_Task objective_: Reproduce the text of the material below line for line without changing anything, and leave the pictures out of your answer.

_Dataset content_:

- - - - - - -

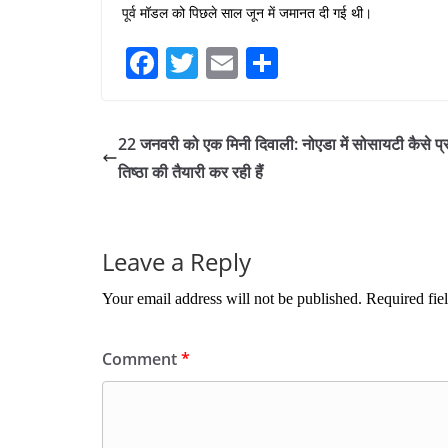
पूर्व मॉडल को पिछले साल जून में जमानत दी गई थी।
Fa
T
E
S
ce
wi
m
ha
bo
tte
ail
re
22 जनवरी को एक मिनी दिवाली: नोएडा में सोसायटी कैसे प्र
ok
r
तिष्ठा की तैयारी कर रही हैं
Leave a Reply
Your email address will not be published.
Required fie
Comment
*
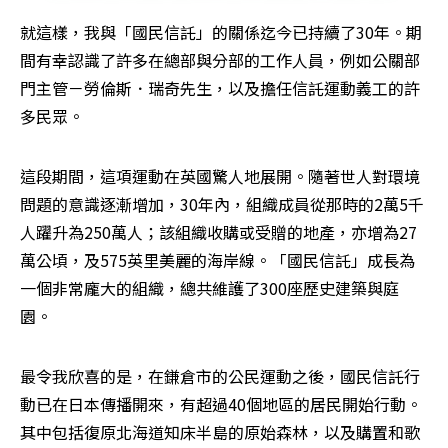
就這樣，我與「國民信託」的關係迄今已持續了30年。期
間有幸認識了許多在總部與分部的工作人員，例如公關部
門主管－勞倫斯．瑞奇先生，以及擔任信託運動義工的許
多民眾。 
這段期間，這項運動在英國驚人地展開。隨著世人對環境
問題的意識逐漸增加，30年內，組織成員從那時的2萬5千
人躍升為250萬人；該組織收購或受贈的地產，亦增為27
萬公頃，及575英里美麗的海岸線。「國民信託」成長為
一個非常龐大的組織，總共維護了300座歷史建築與庭
園。 
最令我欣喜的是，在鎌倉市的公民運動之後，國民信託行
動已在日本傳播開來，有超過40個地區的居民開始行動。
其中包括復原北海道知床半島的原始森林，以及購置和歌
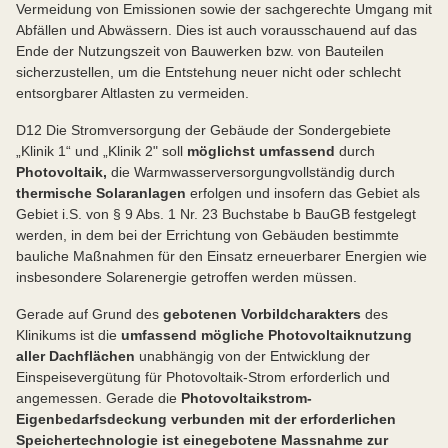
Vermeidung von Emissionen sowie der sachgerechte Umgang mit
Abfällen und Abwässern. Dies ist auch vorausschauend auf das
Ende der Nutzungszeit von Bauwerken bzw. von Bauteilen
sicherzustellen, um die Entstehung neuer nicht oder schlecht
entsorgbarer Altlasten zu vermeiden.
D12 Die Stromversorgung der Gebäude der Sondergebiete
„Klinik 1“ und „Klinik 2" soll
möglichst umfassend
durch
Photovoltaik,
die Warmwasserversorgung
vollständig durch
thermische Solaranlagen
erfolgen und insofern das Gebiet als
Gebiet i.S. von § 9 Abs. 1 Nr. 23 Buchstabe b BauGB festgelegt
werden, in dem bei der Errichtung von Gebäuden bestimmte
bauliche Maßnahmen für den Einsatz erneuerbarer Energien wie
insbesondere Solarenergie getroffen werden müssen.
Gerade auf Grund des
gebotenen Vorbildcharakters
des
Klinikums ist die
umfassend mögliche Photovoltaiknutzung
aller Dachflächen
unabhängig von der Entwicklung der
Einspeisevergütung für Photovoltaik-Strom erforderlich und
angemessen. Gerade die
Photovoltaikstrom-
Eigenbedarfsdeckung verbunden mit der erforderlichen
Speichertechnologie ist eine
gebotene Massnahme zur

- - - - - - -

_Response to the task_:
पूर्व मॉडल को पिछले साल जून में जमानत दी गई थी।
Fa
T
E
S
ce
wi
m
ha
bo
tte
ail
re
22 जनवरी को एक मिनी दिवाली: नोएडा में सोसायटी कैसे प्र
ok
r
तिष्ठा की तैयारी कर रही हैं
Leave a Reply
Your email address will not be published.
Required fie
Comment
*
就這樣，我與「國民信託」的關係迄今已持續了30年。期
間有幸認識了許多在總部與分部的工作人員，例如公關部
門主管－勞倫斯．瑞奇先生，以及擔任信託運動義工的許
多民眾。 
這段期間，這項運動在英國驚人地展開。隨著世人對環境
問題的意識逐漸增加，30年內，組織成員從那時的2萬5千
人躍升為250萬人；該組織收購或受贈的地產，亦增為27
萬公頃，及575英里美麗的海岸線。「國民信託」成長為
一個非常龐大的組織，總共維護了300座歷史建築與庭
園。 
最令我欣喜的是，在鎌倉市的公民運動之後，國民信託行
動已在日本傳播開來，有超過40個地區的居民開始行動。
其中包括復原北海道知床半島的原始森林，以及購置和歌
Vermeidung von Emissionen sowie der sachgerechte Umgang mit
Abfällen und Abwässern. Dies ist auch vorausschauend auf das
Ende der Nutzungszeit von Bauwerken bzw. von Bauteilen
sicherzustellen, um die Entstehung neuer nicht oder schlecht
entsorgbarer Altlasten zu vermeiden.
D12 Die Stromversorgung der Gebäude der Sondergebiete
„Klinik 1“ und „Klinik 2" soll
möglichst umfassend
durch
Photovoltaik,
die Warmwasserversorgung
vollständig durch
thermische Solaranlagen
erfolgen und insofern das Gebiet als
Gebiet i.S. von § 9 Abs. 1 Nr. 23 Buchstabe b BauGB festgelegt
werden, in dem bei der Errichtung von Gebäuden bestimmte
bauliche Maßnahmen für den Einsatz erneuerbarer Energien wie
insbesondere Solarenergie getroffen werden müssen.
Gerade auf Grund des
gebotenen Vorbildcharakters
des
Klinikums ist die
umfassend mögliche Photovoltaiknutzung
aller Dachflächen
unabhängig von der Entwicklung der
Einspeisevergütung für Photovoltaik-Strom erforderlich und
angemessen. Gerade die
Photovoltaikstrom-
Eigenbedarfsdeckung verbunden mit der erforderlichen
Speichertechnologie ist eine
gebotene Massnahme zur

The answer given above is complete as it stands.